Atividade 1 -
Conte quantas linhas abaixo contêm a palavra "Pallavi", distinguindo maiúsculas de minúsculas, e indique apenas esse número.

====== Documento de origem ======

No final, trouxemos na bagagem sorrisos, histórias, aventuras e a vontade de um dia querer voltar. Voltar a estar com aquela gente, a pisar aquela terra, a sentir aquele mar. Voltar a viver um dia de cada vez, com a certeza de que hoje estamos aqui. E amanhã?

Patrícia Cunha
Ex-Voluntária que integrou o projecto em 2006



Bissau... Soube-nos a Vida!



“E ali estávamos nós ofegados pelo calor que nos cercava e fazia com que falássemos baixinho.. colados e transpirados..com as pernas entrelaçadas.. iluminados por uma vela.. como num episódio de um filme romântico! Saíste.. entraste..! Saíste sozinho e entraste acompanhado..com um grande sorriso na cara! Rimos juntos! Ás gargalhadas e deliciados partilhámos o copo ( com uma bebida vinda de longe! Deliciosa!), o prato.. uma soberba refeição!! Soube-nos a vida! Não pelo que era mas por tudo o que significava!

A verdade é que a situação não tinha nada de romântico e só estávamos colados porque não havia mais espaço!!! Tudo se passava num rústico restaurante da nossa Guiné.. como não podia deixar de ser!

O calor era de facto ofegante porque o calor da Guiné é assim! Húmido, acolhedor e amigo! Estávamos colados por sermos oito ( não éramos um casal apaixonado! Não! Éramos um grupo de voluntários! Não menos apaixonados, por certo!) Estávamos sentados numa estreita mesa de madeira (pequena tábua?!)..sem romantismos, sem suspiros e sem promessas de amor! A viver cada momento como se fosse o primeiro!! Pernas entrelaçadas porque se não estivessem não chegávamos sequer ao prato! O copo.. foi uma guerra para encontrar-mos um limpo!(sei que tentaste Cátia!) Partilhámos o mesmo espaguete.. o prato da casa (único por sua vez) acabadinho de fazer.. disso não tínhamos dúvidas..! É que..

Bom.. o Hugo tinha saído para ir comprar as bebidas à mercearia..(não porque o stock estivesse esgotado no restaurante.. nunca!! Apetecia-nos algo da mercearia! E então?!!) Voltava com o dono do restaurante a quem tínhamos acabado de fazer o pedido daquele grande pitéu!! (Na verdade era mesmo bom! Soube-nos muito melhor que qualquer pasta servida num restaurante em Roma!).

====== Excertos de dados ======

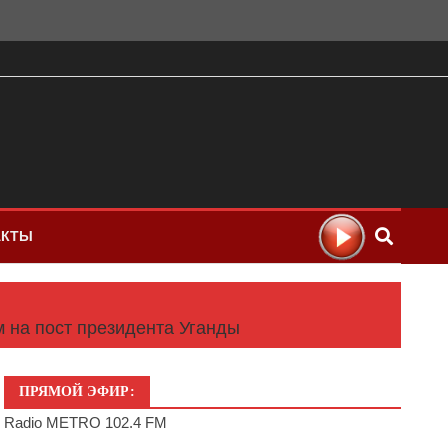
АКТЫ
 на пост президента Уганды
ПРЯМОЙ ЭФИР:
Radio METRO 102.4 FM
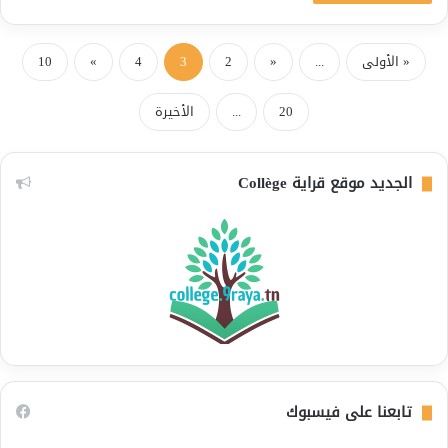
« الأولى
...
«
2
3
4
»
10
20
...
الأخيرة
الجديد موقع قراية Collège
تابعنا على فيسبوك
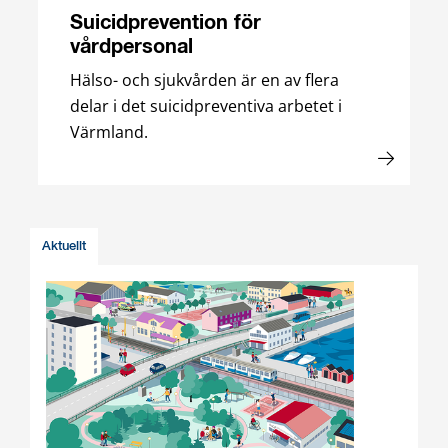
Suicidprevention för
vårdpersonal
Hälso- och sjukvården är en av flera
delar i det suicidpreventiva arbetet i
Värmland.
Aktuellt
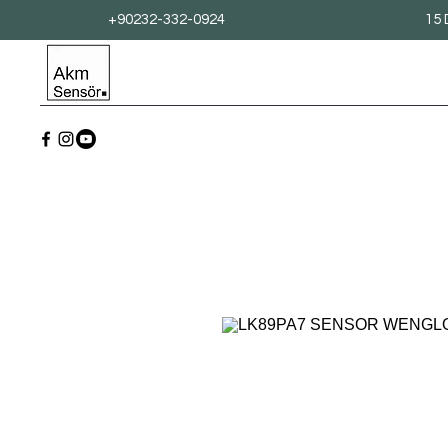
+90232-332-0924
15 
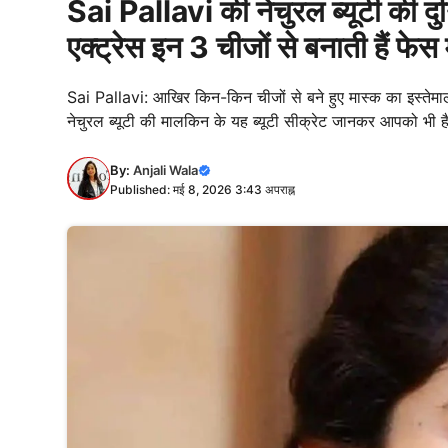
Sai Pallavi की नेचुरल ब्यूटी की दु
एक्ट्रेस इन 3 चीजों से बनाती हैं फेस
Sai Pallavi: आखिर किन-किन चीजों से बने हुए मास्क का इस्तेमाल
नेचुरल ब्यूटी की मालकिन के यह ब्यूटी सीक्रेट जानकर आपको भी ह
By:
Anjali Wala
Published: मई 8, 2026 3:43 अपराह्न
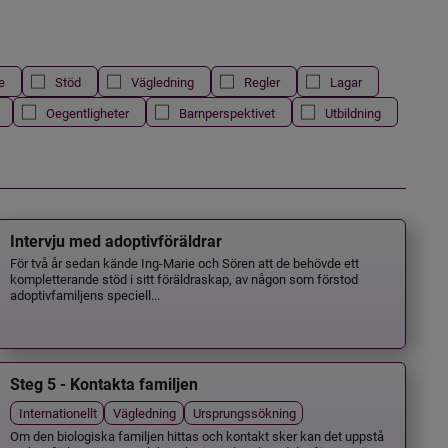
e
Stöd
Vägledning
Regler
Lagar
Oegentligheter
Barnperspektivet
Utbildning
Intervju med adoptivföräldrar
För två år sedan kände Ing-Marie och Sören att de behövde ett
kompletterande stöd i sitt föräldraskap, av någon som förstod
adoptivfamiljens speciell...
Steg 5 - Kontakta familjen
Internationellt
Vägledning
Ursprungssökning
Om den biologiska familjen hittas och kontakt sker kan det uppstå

======
====== Excertos de dados ======

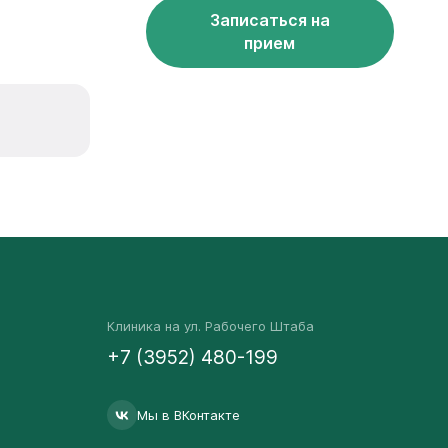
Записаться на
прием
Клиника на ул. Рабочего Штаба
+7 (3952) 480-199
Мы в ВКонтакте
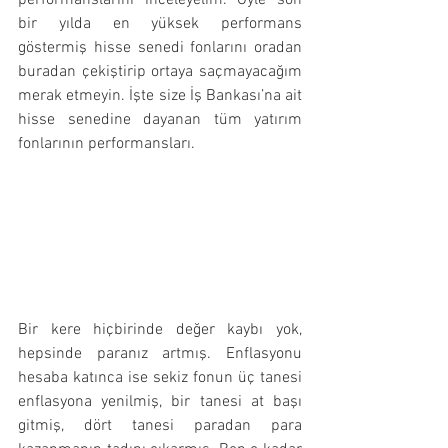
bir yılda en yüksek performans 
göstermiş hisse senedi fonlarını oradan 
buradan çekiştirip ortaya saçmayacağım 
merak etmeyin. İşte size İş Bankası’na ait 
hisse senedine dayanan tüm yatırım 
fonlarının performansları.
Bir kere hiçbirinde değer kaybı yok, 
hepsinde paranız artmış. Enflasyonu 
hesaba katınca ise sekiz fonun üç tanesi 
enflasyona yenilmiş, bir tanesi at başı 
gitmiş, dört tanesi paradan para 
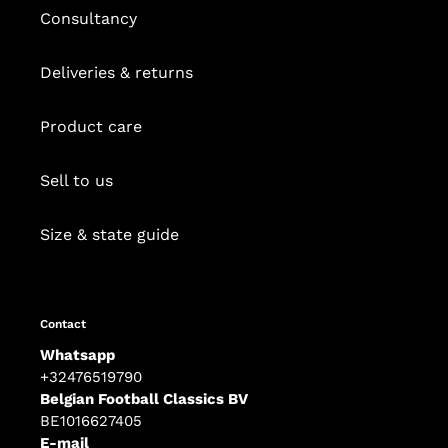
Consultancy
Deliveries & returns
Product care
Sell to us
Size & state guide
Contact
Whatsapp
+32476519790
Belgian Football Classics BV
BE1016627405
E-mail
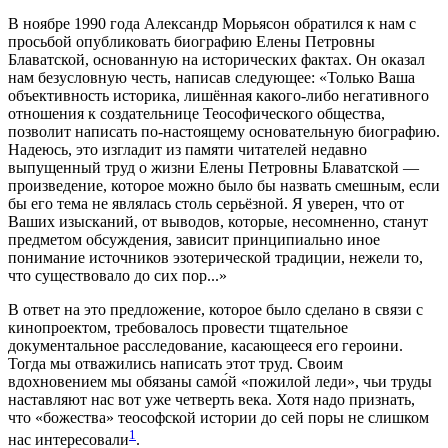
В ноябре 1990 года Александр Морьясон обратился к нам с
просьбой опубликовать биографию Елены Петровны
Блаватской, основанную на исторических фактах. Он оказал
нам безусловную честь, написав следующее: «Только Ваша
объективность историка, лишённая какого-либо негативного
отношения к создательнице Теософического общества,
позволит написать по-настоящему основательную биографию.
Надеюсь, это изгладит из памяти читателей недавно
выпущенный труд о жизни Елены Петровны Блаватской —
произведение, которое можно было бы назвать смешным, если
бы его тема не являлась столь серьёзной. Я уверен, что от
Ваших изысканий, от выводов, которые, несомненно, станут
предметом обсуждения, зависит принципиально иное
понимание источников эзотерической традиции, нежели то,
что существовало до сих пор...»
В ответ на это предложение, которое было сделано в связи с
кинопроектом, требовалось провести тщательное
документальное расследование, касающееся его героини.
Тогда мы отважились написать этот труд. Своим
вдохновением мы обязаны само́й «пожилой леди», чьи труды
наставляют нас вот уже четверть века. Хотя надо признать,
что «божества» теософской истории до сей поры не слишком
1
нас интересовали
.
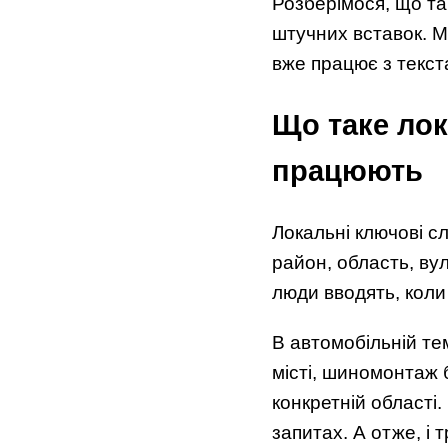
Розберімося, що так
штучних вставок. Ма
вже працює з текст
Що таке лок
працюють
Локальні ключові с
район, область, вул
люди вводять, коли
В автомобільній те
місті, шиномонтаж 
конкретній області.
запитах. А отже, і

======
====== Excertos de dados ======

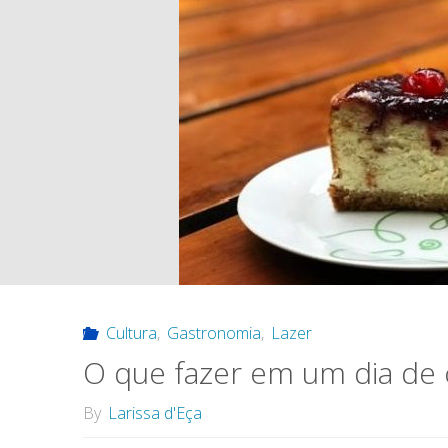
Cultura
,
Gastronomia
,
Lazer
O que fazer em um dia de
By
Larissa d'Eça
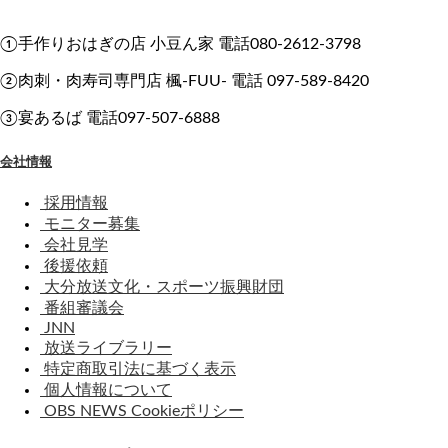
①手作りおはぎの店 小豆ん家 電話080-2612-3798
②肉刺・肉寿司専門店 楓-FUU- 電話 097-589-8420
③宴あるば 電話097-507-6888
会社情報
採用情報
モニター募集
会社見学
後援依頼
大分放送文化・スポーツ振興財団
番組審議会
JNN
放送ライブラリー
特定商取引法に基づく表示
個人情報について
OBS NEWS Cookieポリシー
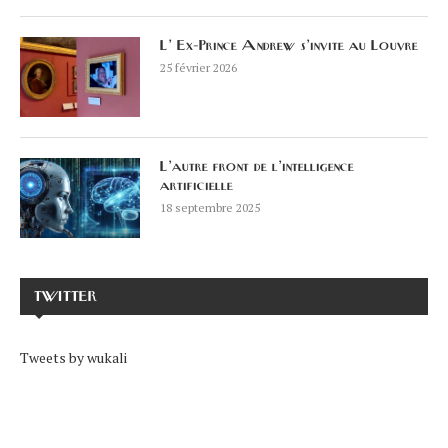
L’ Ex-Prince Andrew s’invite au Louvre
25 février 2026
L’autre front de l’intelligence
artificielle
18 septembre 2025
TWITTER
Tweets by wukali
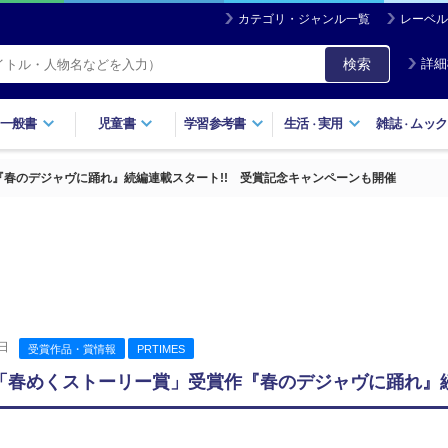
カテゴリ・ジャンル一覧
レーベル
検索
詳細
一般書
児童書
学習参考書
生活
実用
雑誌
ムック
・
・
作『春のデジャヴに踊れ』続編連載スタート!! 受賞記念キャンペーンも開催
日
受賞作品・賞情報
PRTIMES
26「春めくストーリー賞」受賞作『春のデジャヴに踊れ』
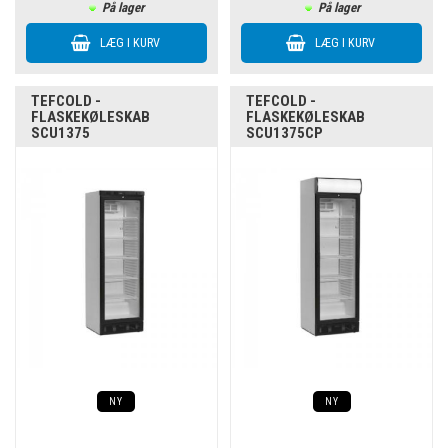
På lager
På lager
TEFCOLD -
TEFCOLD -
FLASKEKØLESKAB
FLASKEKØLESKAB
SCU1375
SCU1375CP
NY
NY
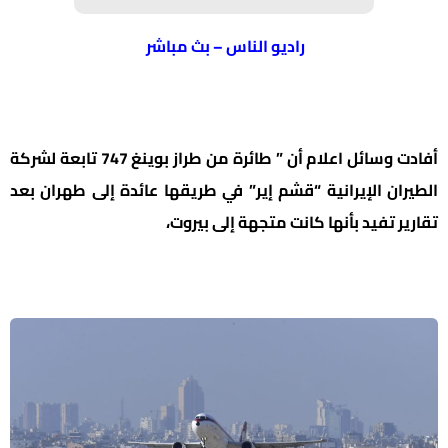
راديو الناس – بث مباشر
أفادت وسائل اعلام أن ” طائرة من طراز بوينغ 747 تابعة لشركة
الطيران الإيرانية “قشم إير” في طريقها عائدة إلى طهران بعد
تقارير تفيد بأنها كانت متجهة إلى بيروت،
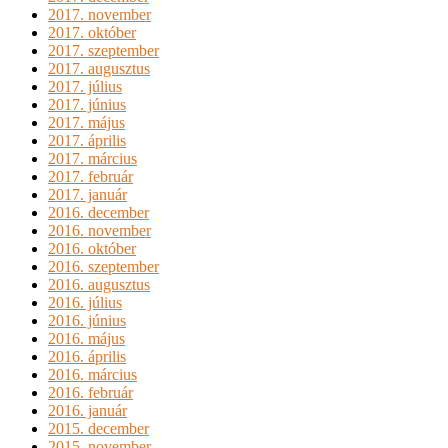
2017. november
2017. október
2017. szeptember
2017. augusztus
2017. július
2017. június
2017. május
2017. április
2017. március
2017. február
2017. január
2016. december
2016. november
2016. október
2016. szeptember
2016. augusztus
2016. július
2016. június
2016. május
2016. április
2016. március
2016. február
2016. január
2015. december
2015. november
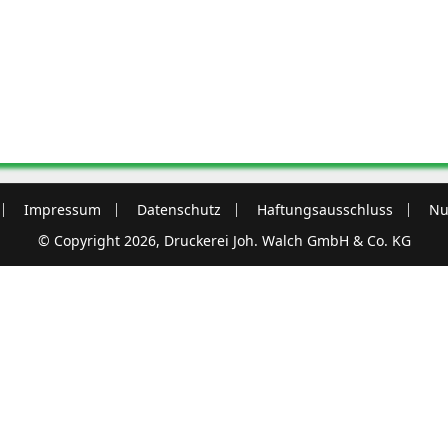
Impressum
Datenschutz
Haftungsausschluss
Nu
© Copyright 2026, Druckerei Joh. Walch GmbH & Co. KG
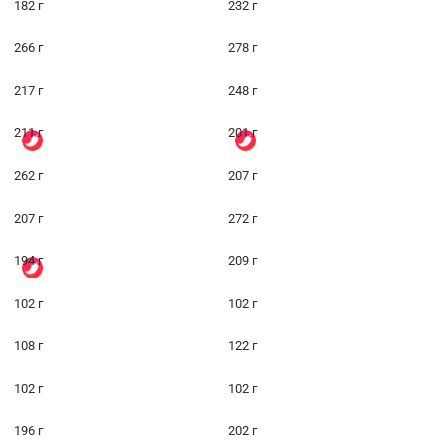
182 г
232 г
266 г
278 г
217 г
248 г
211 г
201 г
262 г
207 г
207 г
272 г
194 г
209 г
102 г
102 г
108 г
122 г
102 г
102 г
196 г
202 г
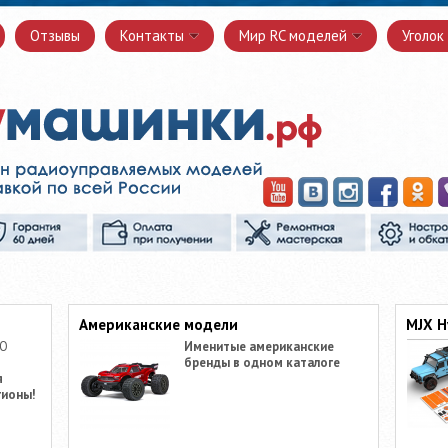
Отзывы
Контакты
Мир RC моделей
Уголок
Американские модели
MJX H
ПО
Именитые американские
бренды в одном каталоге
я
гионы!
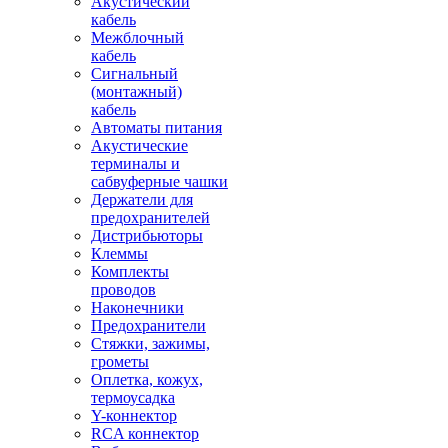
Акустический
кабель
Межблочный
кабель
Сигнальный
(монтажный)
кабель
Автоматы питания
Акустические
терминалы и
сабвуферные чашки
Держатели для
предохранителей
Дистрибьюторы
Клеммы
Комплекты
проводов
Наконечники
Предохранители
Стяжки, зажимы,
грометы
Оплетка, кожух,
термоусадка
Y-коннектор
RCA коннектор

======

Atividade 2 -
Transcreva do texto sobre Bissau tudo o que vai desde "No final, trouxemos" até "aqui. E amanhã?", sem alterar nada.

Resposta do exercício 1 -
2

Resposta do exercício 2 -
No final, trouxemos na bagagem sorrisos, histórias, aventuras e a vontade de um dia querer voltar. Voltar a estar com aquela gente, a pisar aquela terra, a sentir aquele mar. Voltar a viver um dia de cada vez, com a certeza de que hoje estamos aqui. E amanhã?